The Bronx Apartment Fire Highlights More Challenges for Immigrants in the US
The apartment fire that devastated the Bronx, killing 17 people, was the deadliest fire New York has seen in three decades. The building was home to many immigrants from Gambia, and many of the 17 victims, including 8 children, were immigrants. The fire sparked from a malfunctioning electrical space heater. Twin Parks North West, the building where the fire occurred, was built in 1972. It lacked basic safety protocols that would have made the tragedy less severe; the self-closing doors didn’t shut, allowing smoke to travel through the building and expose more smoke to people. The building did not have fire escapes or a sprinkler system throughout the building which also would have helped actively fight the fire’s growth. Housing records show that the building was also subject to more than a dozen complaints in the last 12 months ranging from broken appliances and heating problems to infestations. Two tenants who survived filed a lawsuit against the building’s owners, one complaint being that they failed to provide adequate heat to the building. Even if there was sufficient heat at the time of the fire, it is a serious problem when renters have to rely on space heaters because of heating problems. The culprit to this problem is poor conditions and the normalized racism that takes place in infrastructure decisions.
The number one reason people immigrate to the United States is for better living conditions. Many come without speaking any English or come illegally. Due to these restrictions and setbacks, it is easy for landlords to take advantage of them and the case many times is they won’t repair it in a timely manner. If landlords do wrong towards tenants who have trouble with English or who are not technically supposed to be here, they are less likely to push back against misdemeanors committed against them. The significant immigrant population in the building, along with the poor living conditions, painted this picture vividly, but it is only a single piece in the larger problem of marginalization in the United States.
Generally, boundaries like language and education lead immigrants to work more hazardous jobs than Americans born in the U.S. Three of the most hazardous industries are agriculture, construction and transportation, industries that also happen to employ high percentages of immigrant workers. Immigrant workers doing these jobs tend to have lower salaries and fewer rights in terms of what they can do, which some can’t fight because if they are undocumented, they face deportation or unemployment. Because of this vulnerability, they often take risks at work that a privileged individual may not subject themselves to. If they get a bad supervisor, and they don’t get the good equipment and end up getting injured, they are out of a job and can’t even take legal action. With the recent immigration crackdowns, immigrants underutilize health services that they are entitled to like going to the emergency room.
Immigrants and people of color are getting sick and dying at younger ages than white people due to inferior health care they receive because of doctors racial biases. A study showed physicians whose IAT tests (a test that measures the test takers “implicit biases” by asking them to connect images of Black and white faces with words with different connotations) showed doctors were more likely to prescribe pain medication to white patients than to Black patients along with other important medical decisions. Pushing back against this is hard, especially when it's an unconscious act by the physician, but regardless, it is something that impacts people’s health which is too important to just ignore. Even with this insufficient healthcare, immigrants are less likely to have insurance and face even more barriers to care. Unresolved health problems withholds immigrants from being able to maintain productive employment, especially given that many work hard and strenuous jobs.

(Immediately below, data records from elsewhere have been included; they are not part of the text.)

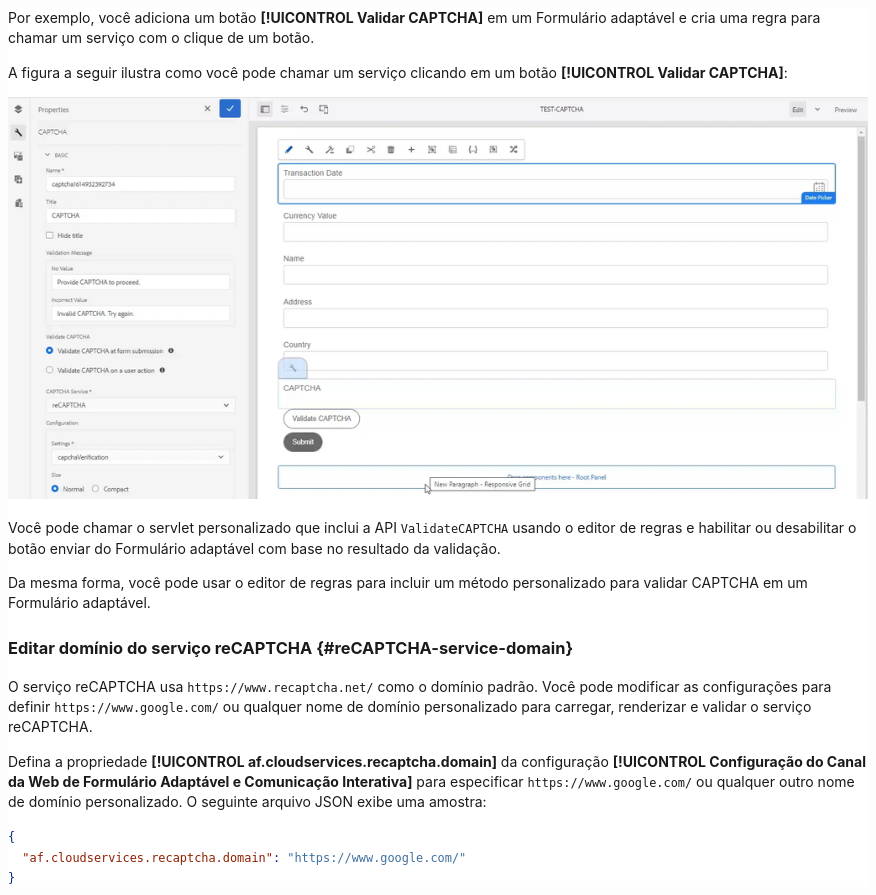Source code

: Por exemplo, você adiciona um botão **[!UICONTROL Validar CAPTCHA]** em um Formulário adaptável e cria uma regra para chamar um serviço com o clique de um botão.

A figura a seguir ilustra como você pode chamar um serviço clicando em um botão **[!UICONTROL Validar CAPTCHA]**:

![Validar CAPTCHA](assets/captcha-validation1.gif)

Você pode chamar o servlet personalizado que inclui a API `ValidateCAPTCHA` usando o editor de regras e habilitar ou desabilitar o botão enviar do Formulário adaptável com base no resultado da validação.

Da mesma forma, você pode usar o editor de regras para incluir um método personalizado para validar CAPTCHA em um Formulário adaptável.



### Editar domínio do serviço reCAPTCHA {#reCAPTCHA-service-domain}

O serviço reCAPTCHA usa `https://www.recaptcha.net/` como o domínio padrão. Você pode modificar as configurações para definir `https://www.google.com/` ou qualquer nome de domínio personalizado para carregar, renderizar e validar o serviço reCAPTCHA.

Defina a propriedade **[!UICONTROL af.cloudservices.recaptcha.domain]** da configuração **[!UICONTROL Configuração do Canal da Web de Formulário Adaptável e Comunicação Interativa]** para especificar `https://www.google.com/` ou qualquer outro nome de domínio personalizado. O seguinte arquivo JSON exibe uma amostra:

```json
{
  "af.cloudservices.recaptcha.domain": "https://www.google.com/"
}
```
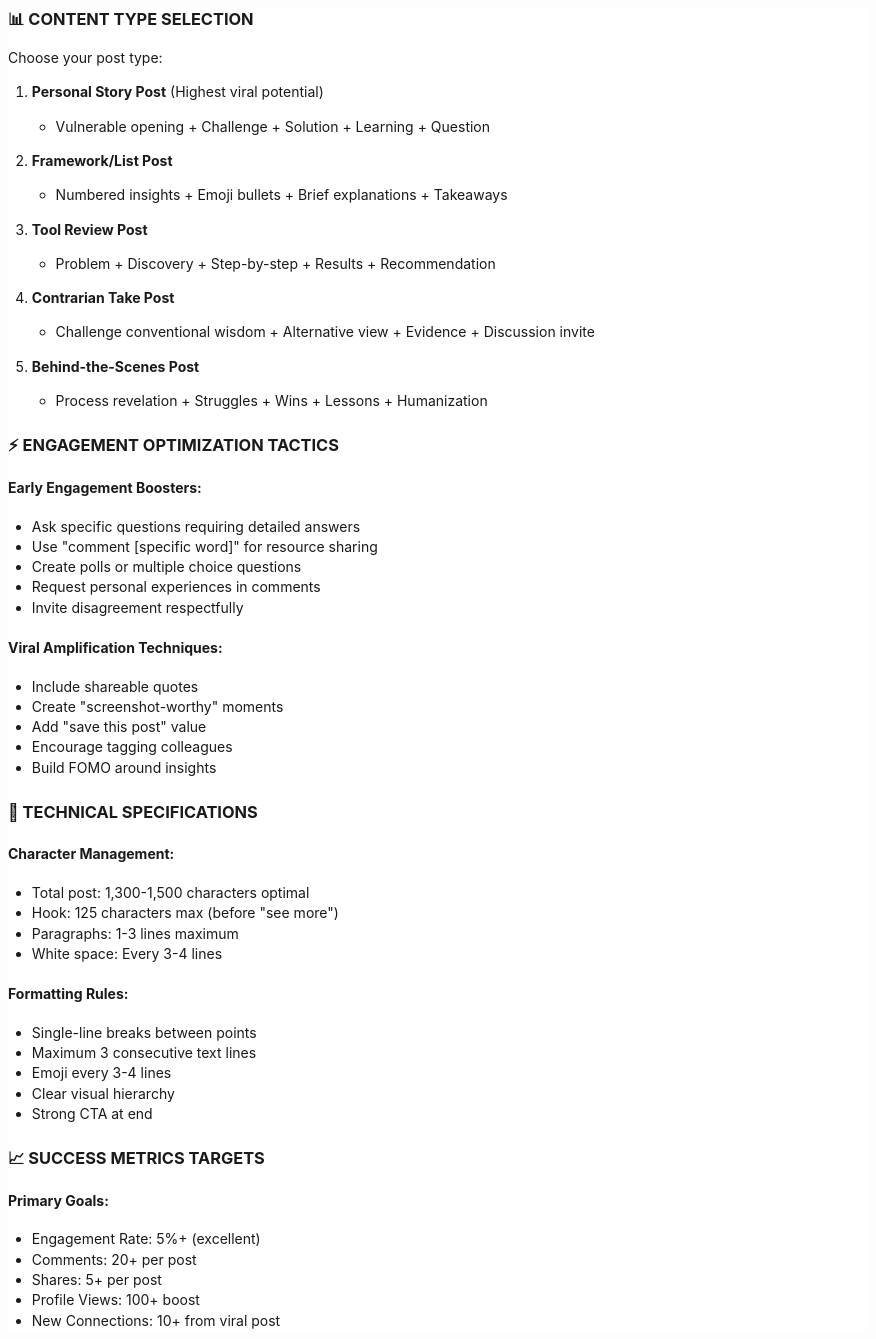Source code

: ### 📊 CONTENT TYPE SELECTION

Choose your post type:

1. **Personal Story Post** (Highest viral potential)
   - Vulnerable opening + Challenge + Solution + Learning + Question

2. **Framework/List Post**
   - Numbered insights + Emoji bullets + Brief explanations + Takeaways

3. **Tool Review Post**
   - Problem + Discovery + Step-by-step + Results + Recommendation

4. **Contrarian Take Post**
   - Challenge conventional wisdom + Alternative view + Evidence + Discussion invite

5. **Behind-the-Scenes Post**
   - Process revelation + Struggles + Wins + Lessons + Humanization

### ⚡ ENGAGEMENT OPTIMIZATION TACTICS

#### Early Engagement Boosters:
- Ask specific questions requiring detailed answers
- Use "comment [specific word]" for resource sharing
- Create polls or multiple choice questions
- Request personal experiences in comments
- Invite disagreement respectfully

#### Viral Amplification Techniques:
- Include shareable quotes
- Create "screenshot-worthy" moments
- Add "save this post" value
- Encourage tagging colleagues
- Build FOMO around insights

### 📏 TECHNICAL SPECIFICATIONS

#### Character Management:
- Total post: 1,300-1,500 characters optimal
- Hook: 125 characters max (before "see more")
- Paragraphs: 1-3 lines maximum
- White space: Every 3-4 lines

#### Formatting Rules:
- Single-line breaks between points
- Maximum 3 consecutive text lines
- Emoji every 3-4 lines
- Clear visual hierarchy
- Strong CTA at end

### 📈 SUCCESS METRICS TARGETS

#### Primary Goals:
- Engagement Rate: 5%+ (excellent)
- Comments: 20+ per post
- Shares: 5+ per post
- Profile Views: 100+ boost
- New Connections: 10+ from viral post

Immigrants put themselves at risk doing dangerous jobs to provide themselves and family with a better life. They shouldn’t go home to an outdated building with outstanding complaints, that can’t provide tenants with sufficient heating. They should be getting the same level of medical treatment that any one else does, especially when they are more likely to get hurt working. Withholding basic rights that immigrants need and will help them achieve their wish for a better life leaves them stuck with nowhere to go.